Inseparable: Wild and Domestic

Three Lessons

  1.  Hunting is Conservation
    I’ve made a commitment to hunting as a cultural tradition and connection to ancestry, stewardship of local land, and wild food advocacy. Conservation organizations I am invested in work towards sustaining habitat for wildlife. Through volunteering as a Hunter Education Instructor, I am enriched by participation in sharing safe, and ethical mentoring to the public regarding all aspects of hunting; from the safe handling of firearms and archery equipment, to the ethics of hunting and its major role in conserving public land for wildlife habitat and ecological restoration. Getting people outside and engaged with nature is a broad and rich definition. The lineage of hunting in human evolution remains alive today as a path of direct participation in conservation stewardship.IMG_4271
  2.  Cultivating Habitat Activates Abundance
    By honing in on the physical land through observation over several seasons, the very earth here at Leafhopper Farm was sculpted and reformed around natural topography to enhance basic life systems. Water is now directed to targeted fertile spaces on the land such as swales and ponds, which invite lasting places of moisture through the dryer summer months.

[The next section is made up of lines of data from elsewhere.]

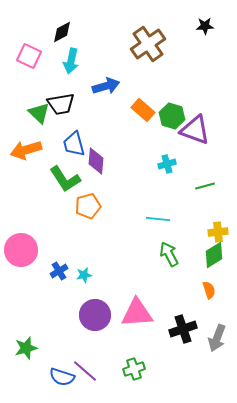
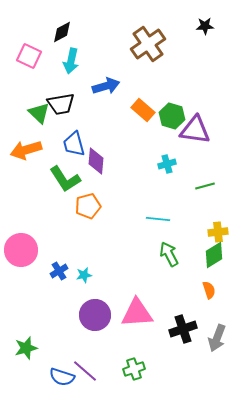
purple triangle: rotated 12 degrees counterclockwise
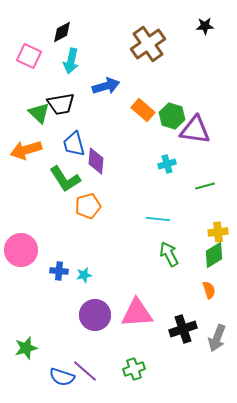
blue cross: rotated 36 degrees clockwise
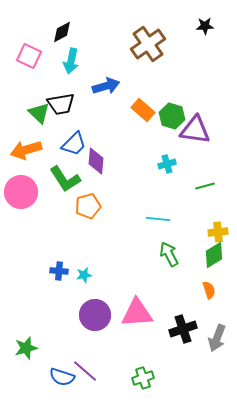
blue trapezoid: rotated 120 degrees counterclockwise
pink circle: moved 58 px up
green cross: moved 9 px right, 9 px down
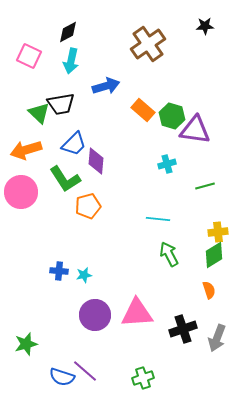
black diamond: moved 6 px right
green star: moved 4 px up
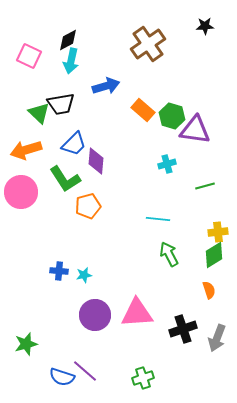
black diamond: moved 8 px down
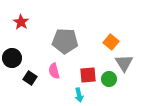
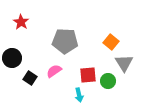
pink semicircle: rotated 70 degrees clockwise
green circle: moved 1 px left, 2 px down
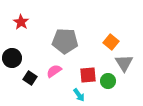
cyan arrow: rotated 24 degrees counterclockwise
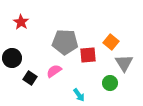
gray pentagon: moved 1 px down
red square: moved 20 px up
green circle: moved 2 px right, 2 px down
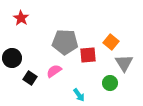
red star: moved 4 px up
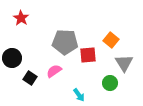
orange square: moved 2 px up
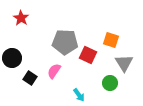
orange square: rotated 21 degrees counterclockwise
red square: rotated 30 degrees clockwise
pink semicircle: rotated 21 degrees counterclockwise
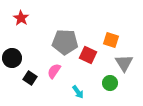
cyan arrow: moved 1 px left, 3 px up
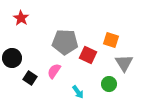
green circle: moved 1 px left, 1 px down
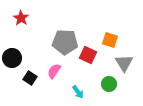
orange square: moved 1 px left
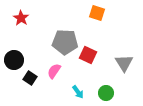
orange square: moved 13 px left, 27 px up
black circle: moved 2 px right, 2 px down
green circle: moved 3 px left, 9 px down
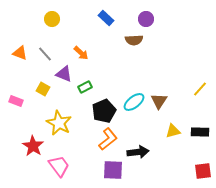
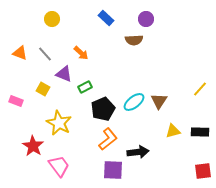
black pentagon: moved 1 px left, 2 px up
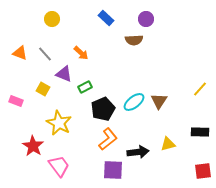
yellow triangle: moved 5 px left, 13 px down
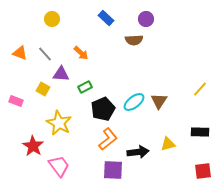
purple triangle: moved 3 px left; rotated 18 degrees counterclockwise
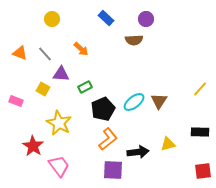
orange arrow: moved 4 px up
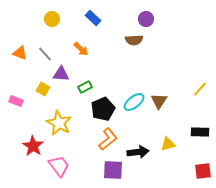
blue rectangle: moved 13 px left
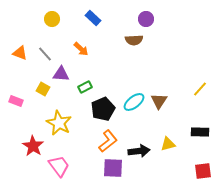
orange L-shape: moved 2 px down
black arrow: moved 1 px right, 1 px up
purple square: moved 2 px up
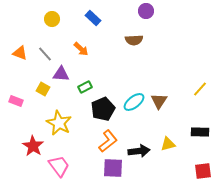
purple circle: moved 8 px up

After a full year of the altered physical geography, a lasting pond remains full through 3 months of little to no rain and is now refilling rapidly as fall rains begin. A Great Blue Heron visits the pond to hunt the bullfrogs (the bird does a great job, we have stopped seeing them recently). Native frogs such as The Pacific Green Tree Frog and The Red Legged Frog have both been sighted more regularly on the land. A crop of tadpoles and pollywogs were logged this last spring, marking the pond and it’s contributing catchment systems supporting the establishment of new nurseries for indicator species at Leafhopper Farm.DSC08057
  3. Local Participation: Diversity=Enrichment
    Making time for civic engagement creates local connection and shared reliance through investment of time and economic interest. Drawing in that participation through the fulfillment of basic needs sourced locally keeps hard earned cash close to home and spent with intension on needs rather than wants. The Duvall Farmer’s Market has been the perfect cross section of local economics. This micro-economy fosters reliance and support amongst neighbors. For the majority of the residence of Duvall, farming is not an option, but acquiring sustenance through local growers and producers, stimulates agricultural opportunity, and invests in food security for future generations.Leafhopper Farm has begun working towards supporting The Duvall Farmer’s Market  by producing for a shared booth next year. Agricultural production will be ramping up, supporting the continued growth of habitat around the land in plant, animal, and human forms. In partnering with other neighbors who steward land locally, our combined efforts will produce enough viable product from our lands in there early stages of restoration and reinvigoration, to contribute directly to our local economy. This participation will engage us in our community, and encourage others to produce, even, and especially in small amounts, rather than none at all. In return, those small amounts add up, lightening our demand on outside environments to support us, and activating the engagement of local fertility.